START Data records
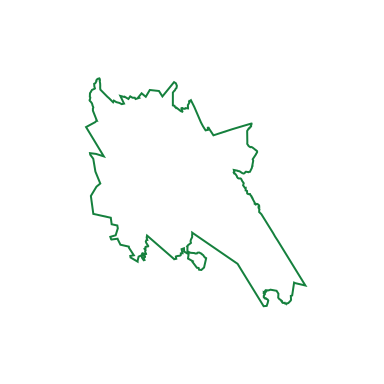 Lejasciema pag., Gulbene, Latvia (Robinson projection), rotated 226°
{"feature_id": "27541924B69346884723043", "entity_name": "Lejasciema pag.", "entity_type": "district", "adm_level": 2, "iso_a3": "LVA", "parent_name": "Latvia", "parent_adm1": "Gulbene", "projection": "robinson", "projection_center": [26.479, 57.294], "detail": "fine", "context": "isolated", "style": "outline", "palette": "green", "viewbox_px": 384, "rotation_deg": 226, "n_neighbors": 0, "source": "geoboundaries", "source_scale": "gbopen_adm2", "svg_char_len": 5753}
<svg xmlns="http://www.w3.org/2000/svg" viewBox="0 0 384 384"><g transform="rotate(226 192 192)"><path d="M176.2,267.2L182.1,266.4L183.4,265.8L183.7,265.1L184.9,264.8L186.0,264.7L187.2,265.0L187.8,265.0L188.5,265.4L189.3,266.3L197.6,274.1L198.3,277.0L198.3,277.3L197.9,277.5L198.3,279.1L198.1,279.9L198.4,280.5L198.9,280.6L199.2,280.7L199.7,281.8L199.4,283.0L200.2,281.9L203.4,275.8L209.3,264.4L217.9,246.8L225.3,248.2L226.7,248.6L227.2,248.2L227.2,247.9L226.6,247.4L225.3,247.2L226.9,244.6L227.5,244.7L231.8,245.6L235.9,246.8L251.5,252.7L258.8,255.0L258.9,253.9L259.4,253.4L259.0,252.6L258.3,252.5L257.6,250.4L257.4,249.4L254.9,247.2L256.8,245.6L256.6,245.3L256.7,244.9L257.3,244.1L257.9,243.7L259.1,243.4L259.4,243.1L259.6,242.6L259.4,242.4L257.5,241.4L256.6,241.1L256.5,240.8L257.3,240.4L258.1,240.1L263.5,239.4L263.5,238.9L265.6,238.9L266.2,239.3L267.6,238.4L276.8,247.3L277.1,249.2L277.0,250.2L277.6,251.9L277.6,253.1L278.9,254.9L281.4,255.9L283.5,255.4L281.3,237.1L287.6,238.4L294.7,232.5L292.6,224.9L298.0,224.3L297.4,219.3L296.4,219.4L298.1,216.0L299.6,216.3L300.3,215.6L300.4,215.4L301.1,214.7L303.7,214.0L303.1,210.9L307.4,209.7L307.4,209.3L310.9,207.2L302.8,204.5L304.0,202.5L306.6,201.6L309.2,200.0L312.0,199.3L311.4,197.6L316.9,197.5L319.3,197.3L329.3,197.2L330.7,198.3L332.6,200.2L333.1,200.6L333.6,201.1L336.2,202.9L336.3,203.4L337.3,204.1L338.1,204.3L338.2,204.2L338.1,203.7L338.8,203.0L338.9,202.0L339.0,201.8L338.8,201.3L338.8,200.7L338.6,200.5L338.1,200.2L337.4,198.0L337.8,196.8L335.8,195.1L333.9,194.1L333.9,193.8L334.9,191.0L334.4,189.0L334.1,188.4L334.1,187.8L333.9,187.2L331.4,184.6L330.8,184.6L330.5,184.4L329.5,182.9L329.5,182.7L329.4,182.4L329.1,182.0L328.5,181.8L327.5,181.9L325.2,181.6L324.3,181.1L323.8,180.9L323.5,180.6L321.4,179.8L321.1,179.3L320.9,178.7L319.3,177.2L309.6,173.2L309.8,173.1L309.6,173.0L309.5,170.9L312.3,160.9L278.9,153.3L286.1,149.4L290.8,145.6L289.5,144.7L285.4,144.2L284.4,144.0L273.8,136.7L261.8,131.9L262.2,127.0L259.4,116.5L244.8,105.8L229.9,115.7L224.6,111.8L219.8,115.0L217.4,113.4L213.9,107.0L216.5,102.1L214.2,101.0L213.8,101.0L210.1,106.0L209.5,105.7L203.8,103.9L196.6,108.6L195.6,107.9L186.9,106.2L188.9,103.2L187.6,102.3L179.7,104.5L180.3,105.1L182.6,108.7L181.7,111.3L180.5,110.9L178.8,110.2L176.4,109.9L176.1,110.6L177.0,110.8L178.1,111.5L178.1,111.9L177.8,112.8L178.0,113.2L178.4,113.5L178.9,113.4L179.9,112.8L180.5,112.5L181.4,112.6L182.2,113.1L182.4,113.5L182.3,113.9L181.8,114.2L180.0,114.8L179.6,115.3L179.3,115.9L179.6,116.1L180.8,116.4L181.8,117.0L182.2,117.6L182.4,118.3L182.7,118.3L183.7,118.2L184.2,118.4L184.1,118.8L183.8,119.3L183.8,119.5L184.0,119.7L184.6,120.1L184.8,120.5L183.9,122.0L183.4,122.6L183.4,122.8L183.6,123.0L187.0,123.7L188.4,124.3L188.7,124.8L188.9,125.8L189.1,126.1L188.6,126.5L190.8,127.8L191.9,129.4L156.6,132.5L156.4,132.6L156.0,132.5L154.9,134.3L156.7,135.4L156.8,135.7L155.8,137.5L155.1,138.3L154.5,139.3L154.4,139.9L154.5,140.2L155.6,141.3L154.5,142.6L158.1,144.8L157.1,147.1L154.6,145.0L150.8,146.0L150.4,146.5L150.0,146.8L146.9,142.9L141.6,144.5L141.5,143.8L134.1,142.9L132.8,144.0L131.2,143.1L129.4,144.6L129.4,145.6L129.3,148.2L134.4,156.0L134.6,156.2L134.8,156.1L135.0,156.1L135.2,155.9L135.5,155.8L136.7,155.9L137.0,155.8L138.7,156.2L140.7,155.8L141.0,156.0L143.5,155.1L144.5,153.8L144.4,152.8L145.5,151.6L146.4,151.3L149.2,148.8L151.0,148.0L152.6,147.6L154.6,149.5L155.7,150.8L156.2,150.6L156.4,151.3L156.5,152.1L156.1,155.5L156.1,155.9L157.4,156.6L157.8,157.0L158.5,158.2L159.4,160.7L159.8,161.2L160.5,161.7L161.7,163.1L162.6,163.9L152.3,166.0L108.7,174.9L108.2,174.8L101.1,173.2L60.1,164.2L58.2,166.6L59.7,169.5L61.0,171.5L62.1,171.7L62.6,171.6L62.8,171.5L63.1,171.3L63.3,171.4L63.7,171.2L63.8,171.3L64.1,171.3L64.1,171.1L64.3,171.1L64.7,170.9L64.8,170.6L64.7,170.6L64.8,170.5L65.4,170.7L65.5,170.7L66.0,170.7L66.3,170.5L66.7,170.9L67.2,171.2L67.2,171.4L67.6,171.8L67.7,172.6L68.3,173.1L68.5,173.1L69.0,173.2L68.8,173.5L69.1,173.5L69.7,173.9L69.3,174.0L69.5,174.1L69.3,174.3L69.5,174.4L69.4,174.6L69.5,174.6L69.8,174.5L70.0,174.7L70.0,175.0L69.9,175.1L69.5,175.1L69.7,175.4L69.5,175.6L68.9,175.7L68.9,175.9L69.3,175.8L69.5,176.0L69.9,176.0L70.0,176.2L70.1,176.3L70.0,176.5L70.1,176.8L69.8,177.0L69.6,177.3L69.2,177.3L69.2,177.6L68.0,178.8L67.2,180.6L62.2,184.2L58.8,183.5L56.1,180.6L53.9,180.4L53.2,180.8L52.6,180.8L51.9,180.6L51.7,180.9L51.1,181.0L50.9,180.9L50.9,180.7L50.7,180.4L49.7,180.2L49.3,180.2L48.9,180.5L48.8,180.8L48.2,181.1L47.9,181.4L47.7,181.4L47.7,181.6L47.4,181.5L47.1,181.7L47.2,181.8L46.9,181.7L46.5,182.0L46.2,182.0L46.3,182.2L46.1,182.3L45.9,182.6L46.1,182.8L45.7,183.3L45.2,184.1L45.3,187.4L45.6,188.3L48.6,190.9L48.0,192.2L55.9,202.5L54.8,202.9L46.0,208.6L97.5,219.9L102.2,220.8L106.1,221.8L127.9,226.5L130.9,226.4L132.9,228.4L132.9,228.6L133.9,228.7L134.4,228.9L134.8,229.2L134.6,230.0L135.3,230.1L135.3,230.5L135.5,230.8L136.1,231.0L137.7,230.8L138.4,230.4L138.7,229.1L140.0,228.9L140.2,229.5L147.9,231.7L147.6,231.8L148.3,232.0L149.5,231.9L150.2,232.1L150.3,232.2L151.4,231.0L152.6,230.7L154.3,232.1L154.5,232.3L155.6,231.9L155.9,231.7L157.7,233.5L158.1,232.9L161.3,233.4L162.4,235.3L162.8,235.3L163.4,235.5L164.9,235.7L167.1,236.4L167.8,236.4L168.2,236.2L169.2,235.1L169.6,234.9L170.2,234.7L171.3,234.8L171.8,235.0L172.3,235.3L174.0,235.6L174.7,235.7L176.0,235.2L177.2,235.6L177.3,236.1L177.1,236.5L177.6,236.9L178.3,237.1L178.8,237.4L175.6,239.6L175.2,239.6L173.9,240.6L170.6,241.3L169.4,242.0L169.1,242.7L169.1,243.3L169.2,243.7L169.2,244.8L168.9,245.1L167.0,246.4L167.0,246.7L166.3,247.7L167.7,251.7L168.7,253.1L168.6,253.3L168.6,253.5L169.1,254.0L169.3,254.0L172.0,257.8L173.4,258.4L174.7,264.3L174.9,264.6L175.2,265.9L175.4,266.5L175.8,266.9L176.2,267.2Z" fill="none" stroke="#15803d" stroke-width="2"/></g></svg>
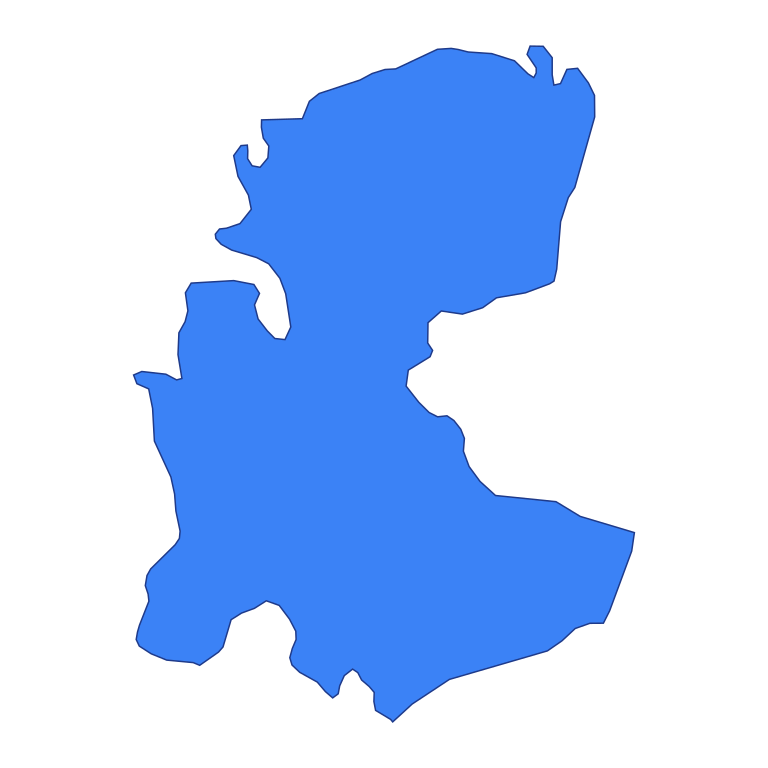 SVG path tracing the border of Markazi
{"feature_id": "IRN-3231", "entity_name": "Markazi", "entity_type": "Province", "adm_level": 1, "iso_a3": "IRN", "parent_name": "Iran", "parent_adm1": "", "projection": "equal_earth", "projection_center": [49.809, 34.588], "detail": "fine", "context": "isolated", "style": "filled", "palette": "blue", "viewbox_px": 768, "rotation_deg": 0, "n_neighbors": 0, "source": "natural_earth", "source_scale": "10m", "svg_char_len": 2122}
<svg xmlns="http://www.w3.org/2000/svg" viewBox="0 0 768 768"><path d="M634.4,532.6L631.7,551.1L609.6,610.9L603.4,623.2L589.9,623.3L575.2,628.5L562.0,640.8L547.4,650.9L449.4,679.4L412.2,704.0L392.7,721.9L390.6,719.4L375.6,710.4L373.9,701.5L374.2,692.4L369.2,686.5L361.6,680.0L357.8,672.6L352.6,669.1L344.3,675.6L339.7,685.8L338.2,693.8L332.7,697.9L325.4,691.6L317.3,682.1L299.7,672.3L292.0,665.0L289.8,657.7L292.3,648.5L296.1,639.5L295.8,631.2L289.5,619.1L279.2,605.4L266.3,600.8L254.5,608.3L241.5,613.1L231.1,619.7L223.0,647.0L218.5,652.1L199.7,665.3L193.2,662.6L166.7,660.1L151.2,653.8L139.3,646.1L136.2,639.5L137.5,632.0L139.5,625.1L148.9,601.2L148.1,594.0L145.3,585.6L147.0,575.5L150.7,568.9L175.2,544.7L179.4,538.4L180.1,531.1L175.9,511.0L174.6,494.0L170.9,477.0L154.4,441.1L152.6,408.4L148.7,388.9L136.9,383.7L133.6,375.0L141.8,371.5L165.9,374.2L176.6,379.9L181.9,378.5L178.0,354.6L178.9,332.8L185.1,321.7L187.9,310.8L185.4,292.8L191.2,283.1L233.7,280.6L253.9,284.5L259.5,293.4L254.5,304.9L258.1,319.0L267.3,330.9L274.8,338.5L285.0,339.6L290.8,327.0L285.7,293.7L279.9,278.3L268.7,263.8L256.7,257.6L231.7,250.1L221.2,244.3L215.9,238.6L215.3,234.2L219.5,229.0L226.5,228.2L240.0,223.6L251.3,209.3L248.4,195.1L238.0,176.4L233.7,155.6L241.0,145.6L247.3,145.1L247.8,150.9L247.6,158.7L252.1,165.8L260.1,167.3L267.9,157.9L268.8,146.0L263.3,138.2L261.4,127.2L261.6,119.9L302.4,118.7L309.4,101.3L319.2,93.5L360.1,80.0L372.2,73.5L385.0,69.5L395.7,68.9L437.4,49.3L451.2,48.4L458.2,49.5L468.2,52.0L491.7,53.6L514.5,60.8L528.0,73.9L533.8,77.6L536.2,73.0L536.2,67.9L527.1,54.4L530.1,46.1L543.2,46.3L552.2,57.7L552.2,74.8L553.9,85.1L560.5,83.6L566.9,69.4L577.6,68.3L588.4,82.9L594.5,95.4L594.7,116.9L574.8,187.5L568.3,197.6L560.6,221.7L556.7,269.2L554.0,281.1L549.6,283.8L525.5,292.8L496.5,297.8L482.7,307.7L462.4,314.1L441.3,311.0L428.0,322.7L427.7,343.0L432.6,350.4L430.1,356.7L408.3,370.1L406.1,386.1L418.8,402.3L429.1,412.5L437.6,416.8L447.0,415.8L453.9,420.5L460.8,429.3L464.4,438.4L463.4,451.2L469.1,466.6L480.0,481.4L495.5,495.5L556.0,501.7L580.2,516.4L634.4,532.6Z" fill="#3b82f6" stroke="#1e3a8a" stroke-width="1.5"/></svg>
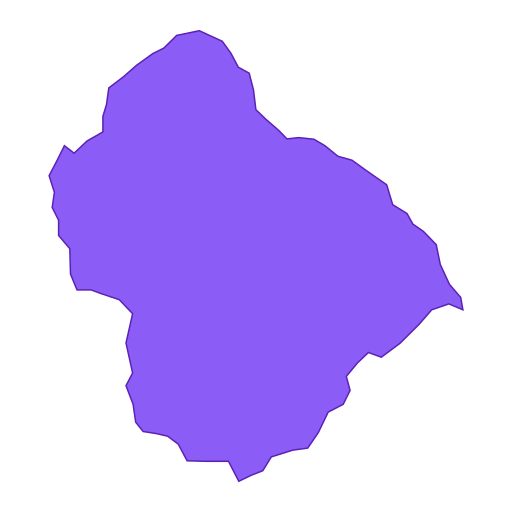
END Data records
Problem statement ::
How many lines of the items above contain the string "detail"? Reply with the number alone.

Finished task ::
2